4. When the funds are used to buy and sell assets without informing the bank/lender.
Further when there are guarantors (to the wilfully defaulting unit) who too shy away from repaying the debit, they are also considered as wilful defaulters. If these guarantors conduct a CIBIL score check, their credit report will also show the red flag.
So a person or individual who defaults deliberately is marked as wilful defaulter as per RBI notification. Defaulting on the credit willfully is certainly regarded as an unwarranted offence by the apex bank and attracts penal measures.
Currently there are no stringent laws against Willful defaulters. But the central governing body of banks (which is RBI) has framed rules to define who the willful defaulter is and what process needs to be followed by the banks for declaring the defaulter as a “willful defaulter”.

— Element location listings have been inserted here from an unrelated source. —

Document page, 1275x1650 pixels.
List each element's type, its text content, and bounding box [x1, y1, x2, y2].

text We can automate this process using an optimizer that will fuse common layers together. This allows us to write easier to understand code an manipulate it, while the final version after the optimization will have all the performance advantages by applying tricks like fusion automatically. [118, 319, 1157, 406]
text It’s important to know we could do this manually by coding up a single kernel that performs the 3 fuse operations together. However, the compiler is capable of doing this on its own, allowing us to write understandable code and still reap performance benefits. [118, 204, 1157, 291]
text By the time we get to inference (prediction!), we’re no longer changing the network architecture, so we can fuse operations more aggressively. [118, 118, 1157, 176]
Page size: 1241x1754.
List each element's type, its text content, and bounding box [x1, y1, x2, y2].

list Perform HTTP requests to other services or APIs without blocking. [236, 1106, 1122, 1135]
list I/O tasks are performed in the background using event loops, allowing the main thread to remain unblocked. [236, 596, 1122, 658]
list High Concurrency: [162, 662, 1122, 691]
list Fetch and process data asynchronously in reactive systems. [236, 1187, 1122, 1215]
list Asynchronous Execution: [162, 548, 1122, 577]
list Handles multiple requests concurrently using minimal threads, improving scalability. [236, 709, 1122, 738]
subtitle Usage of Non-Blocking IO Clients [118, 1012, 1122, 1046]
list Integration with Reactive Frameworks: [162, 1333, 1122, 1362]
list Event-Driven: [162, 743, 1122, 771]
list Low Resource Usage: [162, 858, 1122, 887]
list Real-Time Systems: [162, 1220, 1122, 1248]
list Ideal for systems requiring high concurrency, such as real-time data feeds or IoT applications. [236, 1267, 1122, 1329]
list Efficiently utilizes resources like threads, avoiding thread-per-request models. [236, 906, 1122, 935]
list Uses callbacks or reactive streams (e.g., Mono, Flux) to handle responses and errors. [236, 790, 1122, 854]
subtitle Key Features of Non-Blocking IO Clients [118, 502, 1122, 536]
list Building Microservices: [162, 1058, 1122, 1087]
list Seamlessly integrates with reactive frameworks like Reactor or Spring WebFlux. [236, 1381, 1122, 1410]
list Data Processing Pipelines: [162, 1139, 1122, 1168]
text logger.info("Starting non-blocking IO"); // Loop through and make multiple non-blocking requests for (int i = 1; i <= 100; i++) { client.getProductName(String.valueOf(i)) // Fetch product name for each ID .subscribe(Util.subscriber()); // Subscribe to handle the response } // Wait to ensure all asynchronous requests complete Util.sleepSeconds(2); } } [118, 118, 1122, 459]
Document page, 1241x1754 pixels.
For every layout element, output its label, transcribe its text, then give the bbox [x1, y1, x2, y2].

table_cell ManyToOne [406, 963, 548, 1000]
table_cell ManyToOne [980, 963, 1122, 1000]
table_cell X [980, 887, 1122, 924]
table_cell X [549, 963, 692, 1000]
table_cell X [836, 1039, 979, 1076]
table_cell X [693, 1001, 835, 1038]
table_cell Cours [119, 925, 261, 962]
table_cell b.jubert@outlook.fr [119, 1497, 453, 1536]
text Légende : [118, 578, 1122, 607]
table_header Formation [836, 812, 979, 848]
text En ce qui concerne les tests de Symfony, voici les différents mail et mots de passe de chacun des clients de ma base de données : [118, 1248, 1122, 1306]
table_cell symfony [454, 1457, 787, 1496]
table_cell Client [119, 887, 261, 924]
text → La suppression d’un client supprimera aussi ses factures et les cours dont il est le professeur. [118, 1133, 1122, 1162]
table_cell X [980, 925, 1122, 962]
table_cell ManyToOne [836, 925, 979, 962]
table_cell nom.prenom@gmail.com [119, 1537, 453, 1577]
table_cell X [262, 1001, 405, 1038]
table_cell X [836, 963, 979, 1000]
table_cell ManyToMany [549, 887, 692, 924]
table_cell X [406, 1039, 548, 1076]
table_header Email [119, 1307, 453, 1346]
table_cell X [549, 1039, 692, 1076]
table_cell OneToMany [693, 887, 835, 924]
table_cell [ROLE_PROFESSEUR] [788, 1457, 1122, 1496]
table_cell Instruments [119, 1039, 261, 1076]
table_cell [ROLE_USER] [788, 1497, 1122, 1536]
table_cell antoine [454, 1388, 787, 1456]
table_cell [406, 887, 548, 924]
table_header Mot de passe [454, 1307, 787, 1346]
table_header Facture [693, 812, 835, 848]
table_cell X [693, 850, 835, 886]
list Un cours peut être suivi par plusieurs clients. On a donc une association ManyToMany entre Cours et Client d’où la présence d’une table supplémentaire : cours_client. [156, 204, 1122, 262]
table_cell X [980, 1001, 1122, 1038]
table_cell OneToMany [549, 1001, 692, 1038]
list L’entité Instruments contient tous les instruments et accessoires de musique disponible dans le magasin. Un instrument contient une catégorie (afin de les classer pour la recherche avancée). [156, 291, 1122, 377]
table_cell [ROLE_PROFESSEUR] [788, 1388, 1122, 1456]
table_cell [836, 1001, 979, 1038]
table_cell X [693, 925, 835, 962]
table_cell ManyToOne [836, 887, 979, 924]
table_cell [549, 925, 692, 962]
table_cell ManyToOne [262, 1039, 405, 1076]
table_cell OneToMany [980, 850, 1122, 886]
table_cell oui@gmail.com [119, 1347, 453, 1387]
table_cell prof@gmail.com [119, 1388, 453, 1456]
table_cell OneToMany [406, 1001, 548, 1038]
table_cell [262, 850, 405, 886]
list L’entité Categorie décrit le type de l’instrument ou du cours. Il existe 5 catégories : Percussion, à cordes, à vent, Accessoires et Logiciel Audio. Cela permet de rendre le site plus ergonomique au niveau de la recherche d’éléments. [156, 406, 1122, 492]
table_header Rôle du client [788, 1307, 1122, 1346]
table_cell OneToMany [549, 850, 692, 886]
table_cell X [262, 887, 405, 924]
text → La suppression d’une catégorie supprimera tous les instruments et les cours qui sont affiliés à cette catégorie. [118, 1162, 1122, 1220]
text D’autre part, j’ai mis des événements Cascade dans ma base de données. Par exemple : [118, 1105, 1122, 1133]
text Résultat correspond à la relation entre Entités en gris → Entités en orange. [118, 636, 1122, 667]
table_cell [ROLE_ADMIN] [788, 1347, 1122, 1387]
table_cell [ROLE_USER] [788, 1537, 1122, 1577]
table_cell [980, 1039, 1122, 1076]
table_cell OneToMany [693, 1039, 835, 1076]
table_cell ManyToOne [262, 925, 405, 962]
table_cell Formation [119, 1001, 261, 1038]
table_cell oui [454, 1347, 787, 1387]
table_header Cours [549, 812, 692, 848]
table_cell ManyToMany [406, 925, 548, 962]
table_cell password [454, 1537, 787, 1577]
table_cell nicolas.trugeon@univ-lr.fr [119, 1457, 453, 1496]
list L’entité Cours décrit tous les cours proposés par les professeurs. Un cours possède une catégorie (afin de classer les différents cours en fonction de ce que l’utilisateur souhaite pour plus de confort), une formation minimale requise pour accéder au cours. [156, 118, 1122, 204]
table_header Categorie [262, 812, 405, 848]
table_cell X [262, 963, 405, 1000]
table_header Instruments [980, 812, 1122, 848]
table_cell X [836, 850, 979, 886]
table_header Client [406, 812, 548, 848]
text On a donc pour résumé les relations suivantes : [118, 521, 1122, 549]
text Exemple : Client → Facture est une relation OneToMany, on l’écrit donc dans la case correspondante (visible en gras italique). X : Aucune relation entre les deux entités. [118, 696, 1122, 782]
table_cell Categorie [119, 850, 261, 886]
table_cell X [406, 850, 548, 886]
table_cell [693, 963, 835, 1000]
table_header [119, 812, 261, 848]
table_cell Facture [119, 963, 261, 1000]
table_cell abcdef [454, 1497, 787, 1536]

The Securitisation and Reconstruction of Financial Assets and Enforcement of Security Interest (SARFAESI) Act, 2002 is the law that banks use to recover their loans. The law enables banks to auction residential and/or commercial assets/properties of the defaulter to recover the loans.
All banks and institutions deposit the list of wilful defaulters (suit-filed accounts) ending every quarter to Credit Information Bureau (India) Ltd (CIBIL). The credit agency (CIBIL) maintains a loan defaulter list where in it mentions the details about the defaulter.
The purpose of maintaining a loan defaulter list is to issue an alert against entities who have defaulted so that no other bank or financial institute issues credit to them anymore. In fact banks and financial institutions also share the names of current and earlier directors of the defaulters’ unit. The other banks and institute raise an auto alarm against the defaulters’ listed by credit agency.
The tag of willful defaulter blacklists the entity and no bank or institution deals with them.
Besides, they are also barred from starting new business for next five years from the date they are declared as wilful defaulter.
The lenders can start a legal process including the criminal proceedings against the borrowers and guarantors so as to expedite the recovery of funds.
In fact lenders (banks) have right to change the management of wilfully defaulting company.
So, once declared willful defaulter the person is completed locked to do financial or business activities. They may not start any financial matter anywhere.
You can check the CIBIL database to check the name of defaulters. The list of defaulters is maintained by CIBIL year wise under “suit filed cases” on its official website. Currently CIBIL maintains a database on suit-filed accounts on classification of Rs 1 crore and above, and that of (wilful defaulters) Rs 25 Lacs and above.
The borrower too has a right to challenge the bank if s/he thinks that their name shall not be included in the list. But it is certainly not easy to erase the name from the list of defaulters.